BEGIN

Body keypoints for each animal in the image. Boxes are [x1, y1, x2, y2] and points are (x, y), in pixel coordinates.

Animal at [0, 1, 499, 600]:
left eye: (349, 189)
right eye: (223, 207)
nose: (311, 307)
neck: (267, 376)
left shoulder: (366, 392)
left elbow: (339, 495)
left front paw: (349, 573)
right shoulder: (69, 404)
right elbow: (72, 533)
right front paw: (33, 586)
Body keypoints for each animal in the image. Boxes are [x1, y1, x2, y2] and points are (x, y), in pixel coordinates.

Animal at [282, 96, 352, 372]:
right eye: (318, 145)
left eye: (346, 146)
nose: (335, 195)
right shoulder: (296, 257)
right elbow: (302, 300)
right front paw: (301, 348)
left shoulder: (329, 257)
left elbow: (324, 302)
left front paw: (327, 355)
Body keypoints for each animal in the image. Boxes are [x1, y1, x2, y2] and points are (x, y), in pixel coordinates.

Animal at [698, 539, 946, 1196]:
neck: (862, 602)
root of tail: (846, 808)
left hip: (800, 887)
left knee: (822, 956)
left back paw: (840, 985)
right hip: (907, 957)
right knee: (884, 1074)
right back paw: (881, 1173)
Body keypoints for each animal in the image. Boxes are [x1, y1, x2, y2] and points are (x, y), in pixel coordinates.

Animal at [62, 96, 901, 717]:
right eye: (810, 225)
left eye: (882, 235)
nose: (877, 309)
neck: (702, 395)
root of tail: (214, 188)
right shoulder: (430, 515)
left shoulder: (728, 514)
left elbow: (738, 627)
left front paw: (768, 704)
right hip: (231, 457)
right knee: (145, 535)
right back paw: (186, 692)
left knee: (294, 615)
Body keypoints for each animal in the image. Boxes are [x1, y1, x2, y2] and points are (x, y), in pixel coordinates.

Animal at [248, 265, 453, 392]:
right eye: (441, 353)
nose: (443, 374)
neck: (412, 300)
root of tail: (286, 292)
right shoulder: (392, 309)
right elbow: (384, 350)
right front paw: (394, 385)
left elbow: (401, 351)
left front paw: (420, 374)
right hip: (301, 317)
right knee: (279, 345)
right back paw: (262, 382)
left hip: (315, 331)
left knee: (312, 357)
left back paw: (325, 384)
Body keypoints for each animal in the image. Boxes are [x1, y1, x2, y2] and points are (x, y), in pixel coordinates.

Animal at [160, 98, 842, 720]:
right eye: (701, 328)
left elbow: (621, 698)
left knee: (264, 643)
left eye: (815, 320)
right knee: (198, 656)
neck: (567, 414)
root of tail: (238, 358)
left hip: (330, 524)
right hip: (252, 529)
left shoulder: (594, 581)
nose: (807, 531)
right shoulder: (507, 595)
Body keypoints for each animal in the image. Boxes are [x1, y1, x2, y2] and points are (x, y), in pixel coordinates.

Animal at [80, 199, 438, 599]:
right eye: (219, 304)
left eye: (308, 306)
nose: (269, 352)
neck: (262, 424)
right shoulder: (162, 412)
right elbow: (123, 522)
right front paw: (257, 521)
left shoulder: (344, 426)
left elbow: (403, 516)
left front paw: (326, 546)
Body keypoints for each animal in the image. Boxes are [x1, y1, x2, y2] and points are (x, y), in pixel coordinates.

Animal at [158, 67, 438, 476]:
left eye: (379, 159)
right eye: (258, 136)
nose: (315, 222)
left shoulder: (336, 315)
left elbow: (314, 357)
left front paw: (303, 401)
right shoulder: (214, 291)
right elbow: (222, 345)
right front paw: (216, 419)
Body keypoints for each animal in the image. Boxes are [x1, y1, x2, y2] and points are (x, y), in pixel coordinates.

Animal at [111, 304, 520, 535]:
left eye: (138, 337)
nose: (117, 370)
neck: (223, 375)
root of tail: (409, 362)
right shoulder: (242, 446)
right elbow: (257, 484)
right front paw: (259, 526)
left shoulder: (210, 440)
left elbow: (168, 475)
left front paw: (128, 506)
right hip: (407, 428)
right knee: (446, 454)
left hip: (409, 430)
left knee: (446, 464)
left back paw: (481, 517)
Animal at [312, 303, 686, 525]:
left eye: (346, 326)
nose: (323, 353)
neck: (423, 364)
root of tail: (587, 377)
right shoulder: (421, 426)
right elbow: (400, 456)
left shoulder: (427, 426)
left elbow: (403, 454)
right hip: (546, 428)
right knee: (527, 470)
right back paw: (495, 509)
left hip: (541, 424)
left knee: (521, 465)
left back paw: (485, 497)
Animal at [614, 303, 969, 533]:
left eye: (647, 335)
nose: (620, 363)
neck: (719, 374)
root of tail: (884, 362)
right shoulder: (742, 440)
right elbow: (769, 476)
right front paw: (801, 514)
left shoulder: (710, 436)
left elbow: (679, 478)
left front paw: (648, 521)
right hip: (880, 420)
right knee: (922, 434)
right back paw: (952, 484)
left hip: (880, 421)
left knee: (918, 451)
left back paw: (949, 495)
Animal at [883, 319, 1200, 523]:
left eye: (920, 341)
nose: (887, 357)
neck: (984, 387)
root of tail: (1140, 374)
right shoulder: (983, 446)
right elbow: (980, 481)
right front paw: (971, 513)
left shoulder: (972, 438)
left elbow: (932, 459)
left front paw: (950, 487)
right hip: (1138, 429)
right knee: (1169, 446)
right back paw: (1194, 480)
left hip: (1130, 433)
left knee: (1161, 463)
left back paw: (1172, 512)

END

- [HOW TO COMPLETE THIS TASK]: Reproduce, exactly as they stand in the data above, the lines from the one that holds "root of tail: (587, 377)" to the one that holds "right shoulder: (742, 440)", inclusive.

- [TASK RESULT]:
root of tail: (587, 377)
right shoulder: (421, 426)
right elbow: (400, 456)
left shoulder: (427, 426)
left elbow: (403, 454)
right hip: (546, 428)
right knee: (527, 470)
right back paw: (495, 509)
left hip: (541, 424)
left knee: (521, 465)
left back paw: (485, 497)
Animal at [614, 303, 969, 533]:
left eye: (647, 335)
nose: (620, 363)
neck: (719, 374)
root of tail: (884, 362)
right shoulder: (742, 440)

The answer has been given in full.